However Mr Robertson then went on to compare Mr Chavez to Saddam Hussein and to suggest the United States could one day be at war with his oil-rich country.
“Is it right to call for assassination? No, and I apologise for that statement. I spoke in frustration,” Robertson said in a lengthy “clarification” posted on his website.
The former presidential candidate and staunch supporter of US President George W Bush said the world was ignoring the threat posed by “the out-of-control dictator of Venezuela.”
Mr Chavez, he said, “has found common cause with terrorists,” is reportedly seeking nuclear technology from Iran and “intends to fund the violent overthrow of democratically elected governments throughout South America, beginning with neighbouring Colombia.”
“I said before the war in Iraq began that the wisest course would be to wage war against Saddam Hussein, not the whole nation of Iraq. When faced with the threat of a comparable dictator in our own hemisphere, would it not be wiser to wage war against one person rather than finding ourselves down the road locked in a bitter struggle with a whole nation?”
Before issuing the apology, Mr Robertson tried to argue that his comments had been misinterpreted.
“I said our special forces should, quote, ‘take him out,’ and ‘take him out’ can be a number of things, including kidnapping,” Robertson, 75, said on his television show, broadcast from his headquarters in Virginia Beach, Virginia.
Mr Chavez, a twice-elected leftist and close ally of Cuban President Fidel Castro, has often said Washington would like to assassinate him.
He accuses the Bush administration of orchestrating a coup d’etat that toppled him for 47 hours in April 2002.
During his television show, “The 700 Club,” on Monday, Mr Robertson had said of Mr Chavez: “I don’t know about this doctrine of assassination, but if he thinks we’re trying to assassinate him, I think that we really ought to go ahead and do it.”

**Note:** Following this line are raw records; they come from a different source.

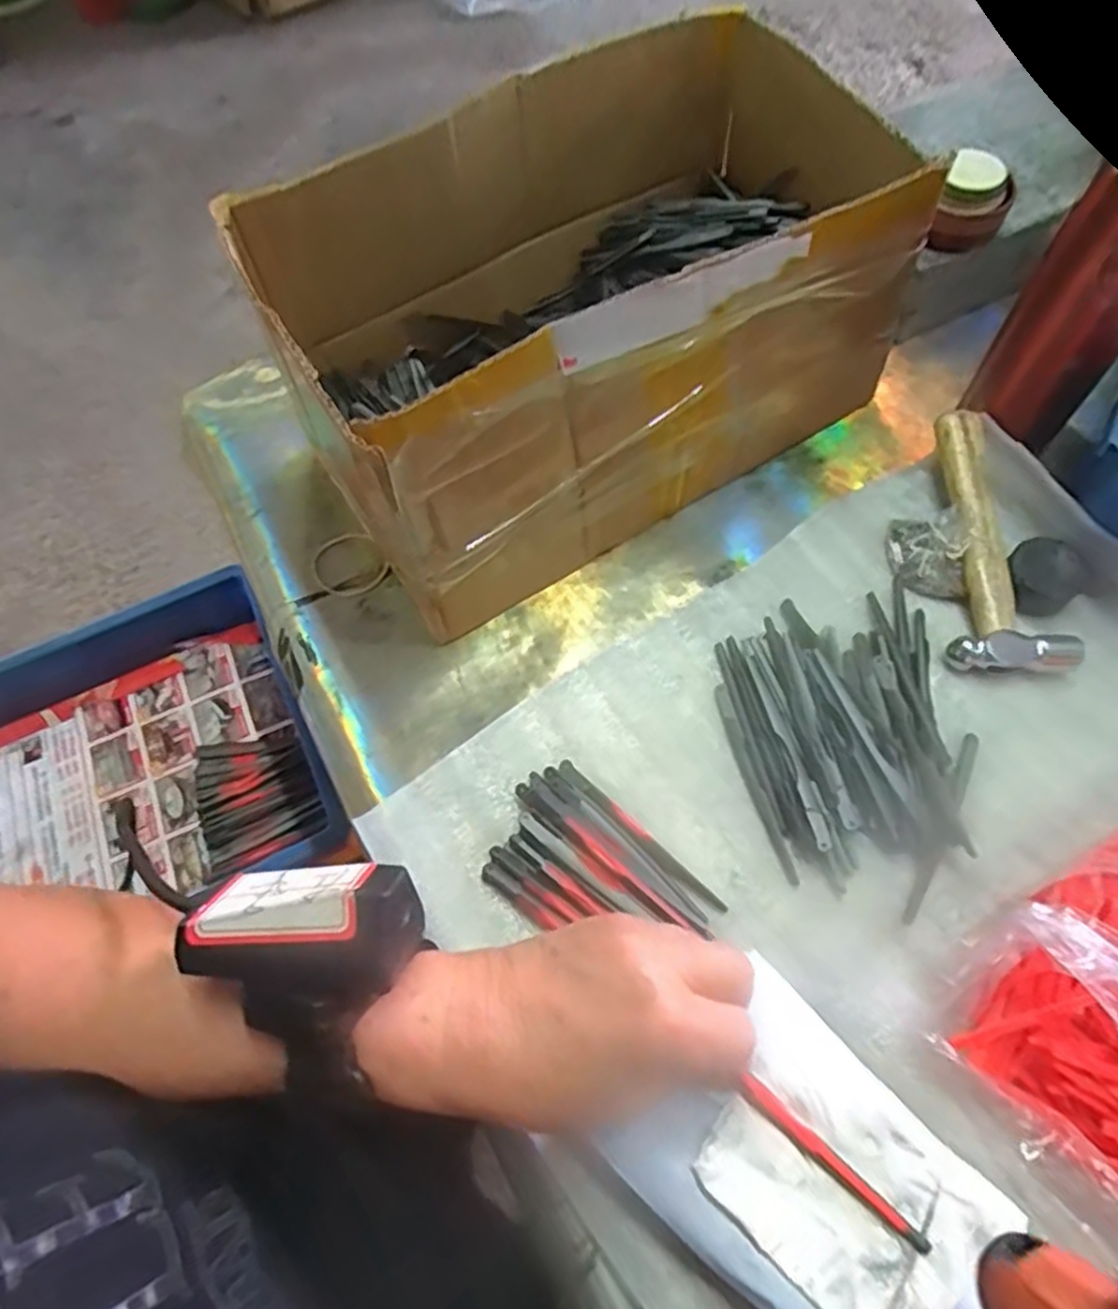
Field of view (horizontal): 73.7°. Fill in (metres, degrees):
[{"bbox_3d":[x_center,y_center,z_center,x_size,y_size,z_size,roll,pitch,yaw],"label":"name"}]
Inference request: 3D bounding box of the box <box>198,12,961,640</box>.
[{"bbox_3d":[0.015,-0.184,0.410,0.311,0.146,0.185,-31,67,-12],"label":"box"}]

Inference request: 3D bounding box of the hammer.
[{"bbox_3d":[0.234,-0.064,0.411,0.060,0.033,0.153,-3,65,1],"label":"hammer"}]

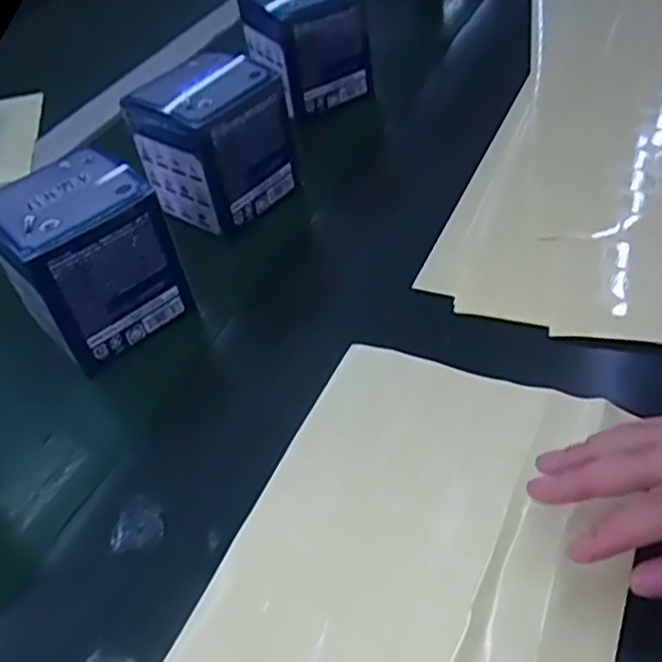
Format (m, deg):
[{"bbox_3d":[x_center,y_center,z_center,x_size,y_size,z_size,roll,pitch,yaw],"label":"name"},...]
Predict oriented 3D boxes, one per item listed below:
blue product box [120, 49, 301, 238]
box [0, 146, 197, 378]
[{"bbox_3d":[-0.083,-0.131,0.500,0.083,0.097,0.085,27,56,28],"label":"blue product box"},{"bbox_3d":[-0.144,-0.043,0.421,0.086,0.100,0.082,-31,51,-20],"label":"box"}]

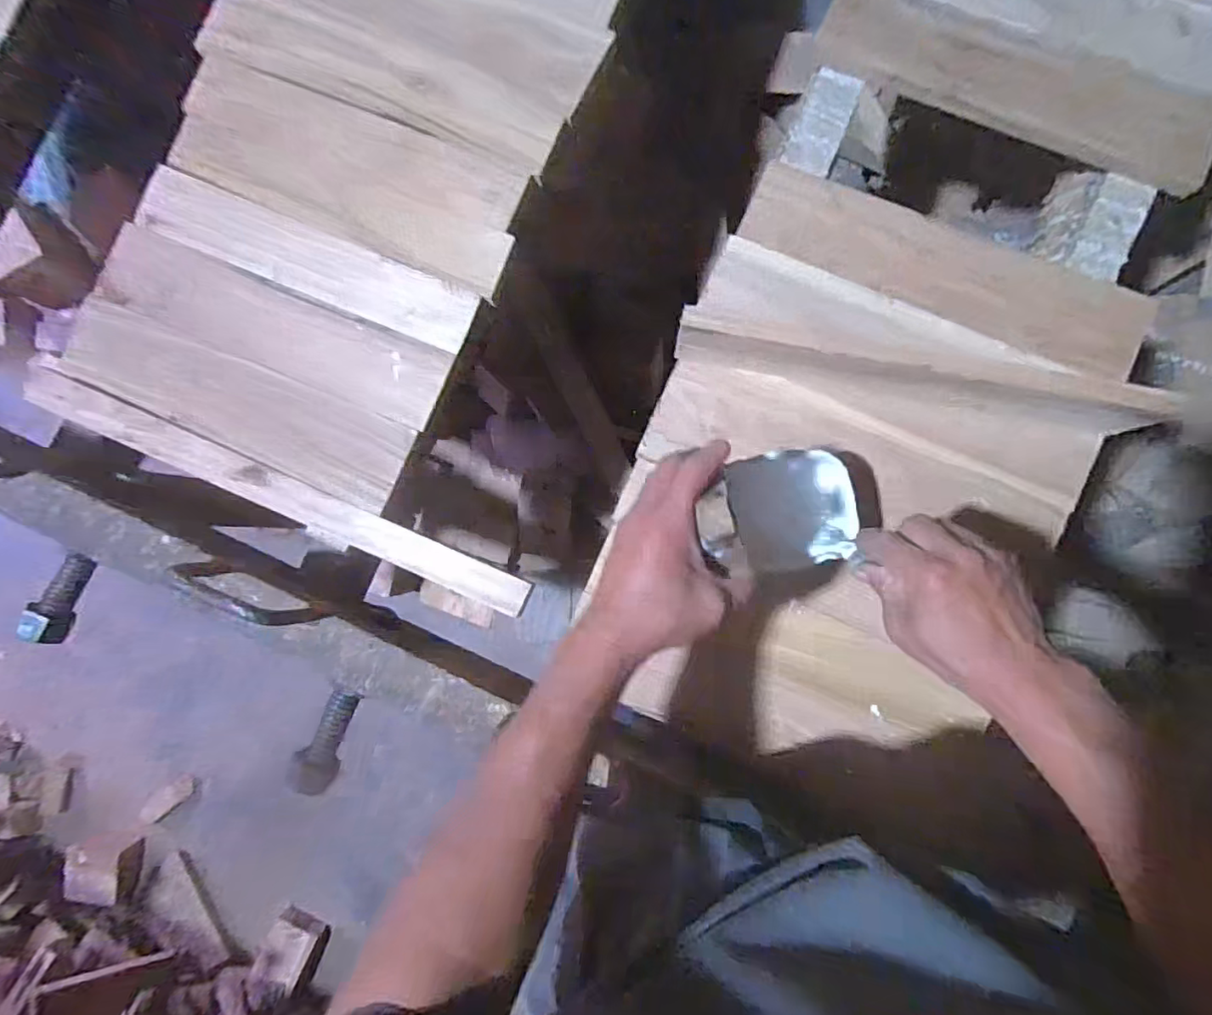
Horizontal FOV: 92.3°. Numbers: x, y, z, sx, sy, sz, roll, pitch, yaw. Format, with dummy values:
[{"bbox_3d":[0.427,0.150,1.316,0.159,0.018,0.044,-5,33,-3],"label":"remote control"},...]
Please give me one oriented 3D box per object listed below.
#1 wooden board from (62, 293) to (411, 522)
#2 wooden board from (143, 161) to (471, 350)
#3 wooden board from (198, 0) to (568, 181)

“Without question, this is a dangerous enemy to our south, controlling a huge pool of oil, that could hurt us very badly,” Robertson added. Venezuela is the fourth provider of oil to the United States.
The State Department said Wednesday that US ambassador to Caracas William Brownfield had been in contact with a Venezuelan government official over the remarks.
Yesterday Washington distanced itself from Mr Robertson’s comments but did not explicitly condemn them.